» **Work instructions**
Copy the listing below letter for letter, passing over each picture.

» **Material provided**
★ ★ ★

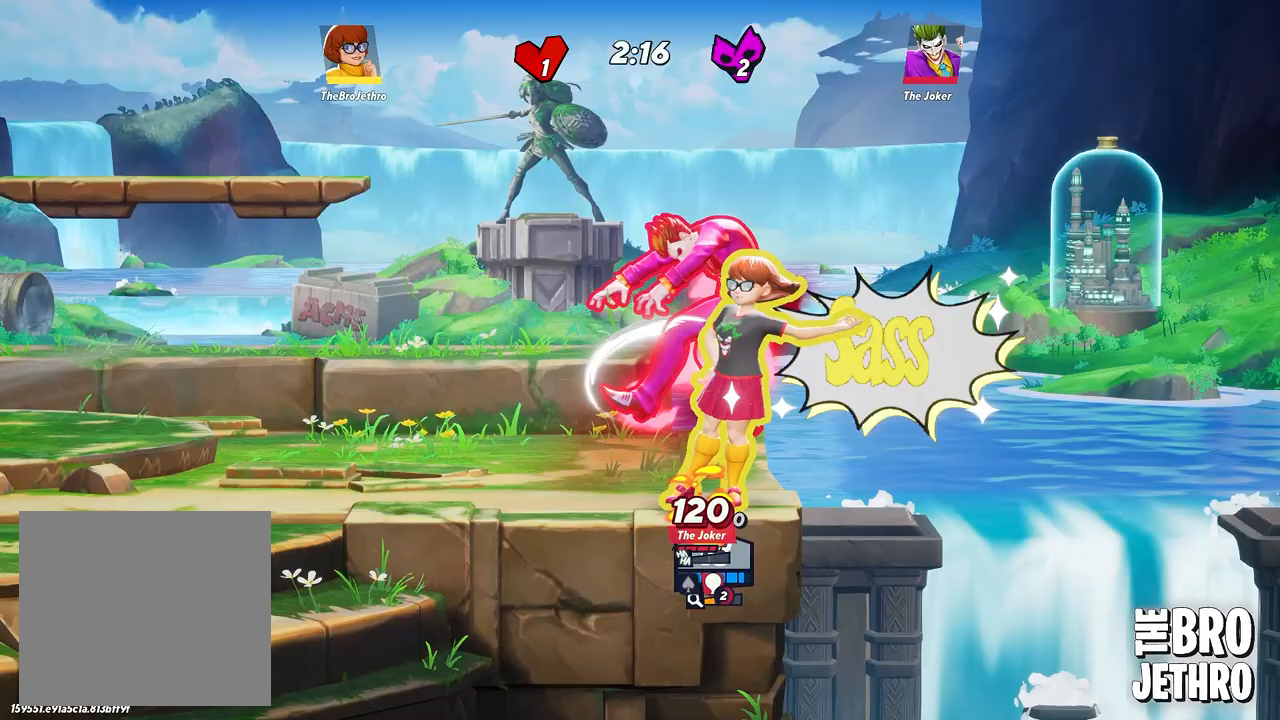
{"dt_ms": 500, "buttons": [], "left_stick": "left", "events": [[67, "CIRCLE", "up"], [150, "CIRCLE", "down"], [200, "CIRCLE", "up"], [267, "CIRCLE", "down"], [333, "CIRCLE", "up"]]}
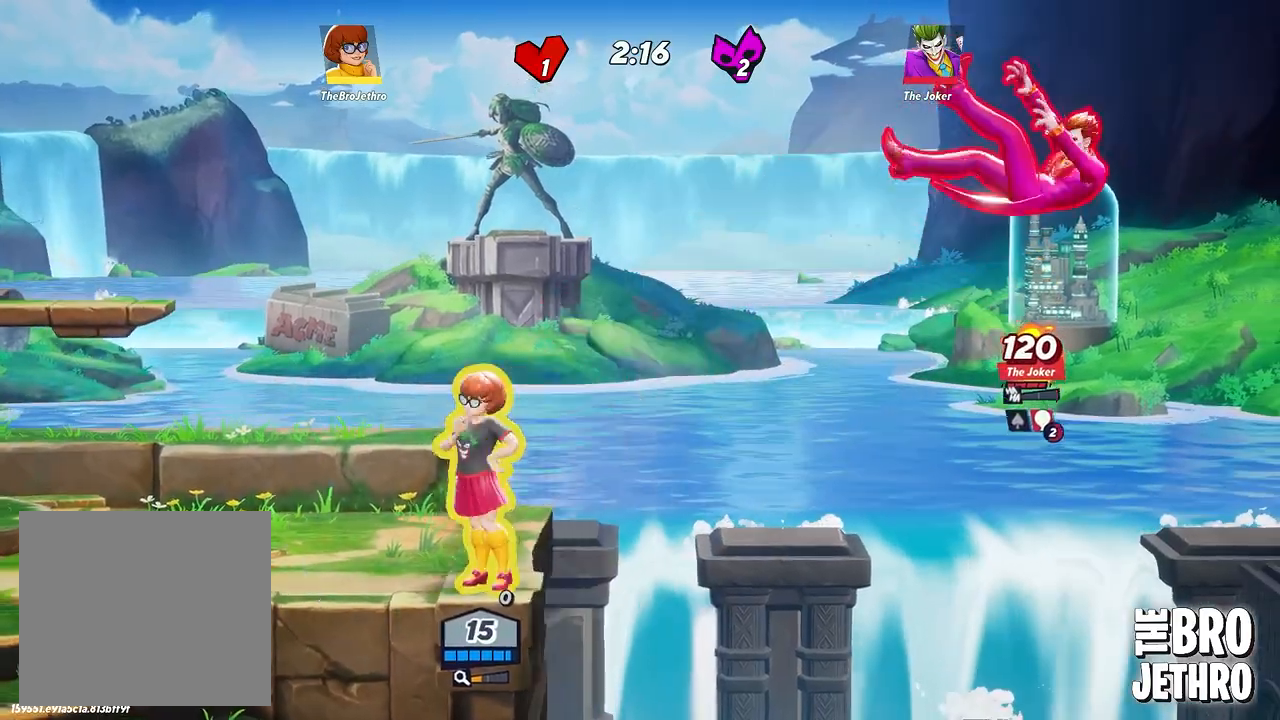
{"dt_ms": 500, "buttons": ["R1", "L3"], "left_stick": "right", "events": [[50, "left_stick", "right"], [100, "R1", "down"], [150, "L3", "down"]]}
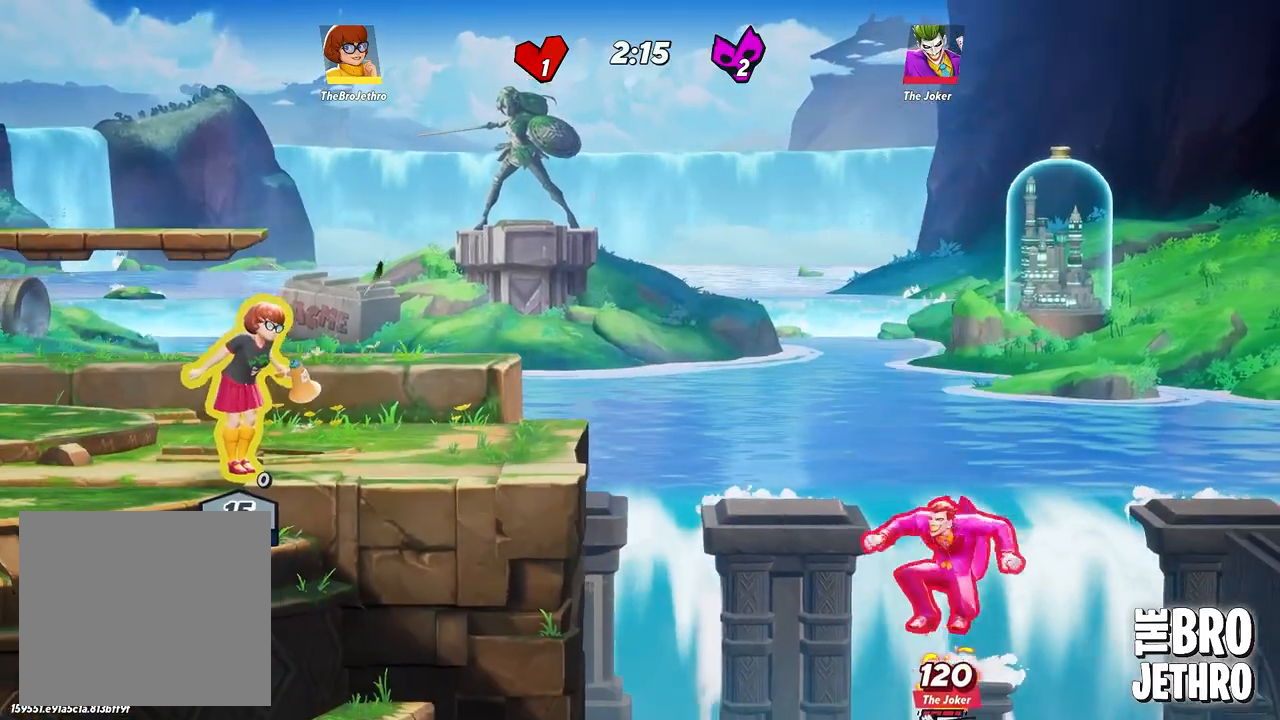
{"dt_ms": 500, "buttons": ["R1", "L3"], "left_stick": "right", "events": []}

★ ★ ★

» **Exercise response**
{"dt_ms": 500, "buttons": [], "left_stick": "left", "events": [[67, "CIRCLE", "up"], [150, "CIRCLE", "down"], [200, "CIRCLE", "up"], [267, "CIRCLE", "down"], [333, "CIRCLE", "up"]]}
{"dt_ms": 500, "buttons": ["R1", "L3"], "left_stick": "right", "events": [[50, "left_stick", "right"], [100, "R1", "down"], [150, "L3", "down"]]}
{"dt_ms": 500, "buttons": ["R1", "L3"], "left_stick": "right", "events": []}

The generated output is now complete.